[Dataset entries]
┌────────

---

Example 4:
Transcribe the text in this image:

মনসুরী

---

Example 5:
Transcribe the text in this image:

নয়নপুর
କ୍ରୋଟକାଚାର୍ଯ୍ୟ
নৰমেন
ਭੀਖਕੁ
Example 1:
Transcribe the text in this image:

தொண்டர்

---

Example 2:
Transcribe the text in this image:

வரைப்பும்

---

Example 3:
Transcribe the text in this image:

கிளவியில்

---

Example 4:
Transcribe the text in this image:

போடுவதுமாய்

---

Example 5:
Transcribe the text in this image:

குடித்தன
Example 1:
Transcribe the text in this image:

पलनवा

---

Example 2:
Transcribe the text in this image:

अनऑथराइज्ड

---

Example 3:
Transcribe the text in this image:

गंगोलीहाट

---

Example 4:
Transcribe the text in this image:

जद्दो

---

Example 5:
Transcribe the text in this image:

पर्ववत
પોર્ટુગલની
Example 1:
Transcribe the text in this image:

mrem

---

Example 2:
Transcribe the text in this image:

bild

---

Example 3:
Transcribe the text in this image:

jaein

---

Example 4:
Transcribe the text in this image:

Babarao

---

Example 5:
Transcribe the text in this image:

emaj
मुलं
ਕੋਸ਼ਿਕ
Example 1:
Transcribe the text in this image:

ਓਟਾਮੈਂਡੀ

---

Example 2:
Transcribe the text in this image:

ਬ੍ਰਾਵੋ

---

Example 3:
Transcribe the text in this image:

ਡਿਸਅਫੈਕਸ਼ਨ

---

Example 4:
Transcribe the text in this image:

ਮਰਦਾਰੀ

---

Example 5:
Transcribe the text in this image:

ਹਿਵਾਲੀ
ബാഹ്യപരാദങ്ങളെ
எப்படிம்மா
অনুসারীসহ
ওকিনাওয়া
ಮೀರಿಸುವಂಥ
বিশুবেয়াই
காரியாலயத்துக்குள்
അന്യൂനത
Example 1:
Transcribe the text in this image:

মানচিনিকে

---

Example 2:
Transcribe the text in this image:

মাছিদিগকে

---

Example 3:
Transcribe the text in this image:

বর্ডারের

└────────

The full set of entries, copied exactly, is the expected answer.

---

Example 4:
Transcribe the text in this image:

মনসুরী

---

Example 5:
Transcribe the text in this image:

নয়নপুর
କ୍ରୋଟକାଚାର୍ଯ୍ୟ
নৰমেন
ਭੀਖਕੁ
Example 1:
Transcribe the text in this image:

தொண்டர்

---

Example 2:
Transcribe the text in this image:

வரைப்பும்

---

Example 3:
Transcribe the text in this image:

கிளவியில்

---

Example 4:
Transcribe the text in this image:

போடுவதுமாய்

---

Example 5:
Transcribe the text in this image:

குடித்தன
Example 1:
Transcribe the text in this image:

पलनवा

---

Example 2:
Transcribe the text in this image:

अनऑथराइज्ड

---

Example 3:
Transcribe the text in this image:

गंगोलीहाट

---

Example 4:
Transcribe the text in this image:

जद्दो

---

Example 5:
Transcribe the text in this image:

पर्ववत
પોર્ટુગલની
Example 1:
Transcribe the text in this image:

mrem

---

Example 2:
Transcribe the text in this image:

bild

---

Example 3:
Transcribe the text in this image:

jaein

---

Example 4:
Transcribe the text in this image:

Babarao

---

Example 5:
Transcribe the text in this image:

emaj
मुलं
ਕੋਸ਼ਿਕ
Example 1:
Transcribe the text in this image:

ਓਟਾਮੈਂਡੀ

---

Example 2:
Transcribe the text in this image:

ਬ੍ਰਾਵੋ

---

Example 3:
Transcribe the text in this image:

ਡਿਸਅਫੈਕਸ਼ਨ

---

Example 4:
Transcribe the text in this image:

ਮਰਦਾਰੀ

---

Example 5:
Transcribe the text in this image:

ਹਿਵਾਲੀ
ബാഹ്യപരാദങ്ങളെ
எப்படிம்மா
অনুসারীসহ
ওকিনাওয়া
ಮೀರಿಸುವಂಥ
বিশুবেয়াই
காரியாலயத்துக்குள்
അന്യൂനത
Example 1:
Transcribe the text in this image:

মানচিনিকে

---

Example 2:
Transcribe the text in this image:

মাছিদিগকে

---

Example 3:
Transcribe the text in this image:

বর্ডারের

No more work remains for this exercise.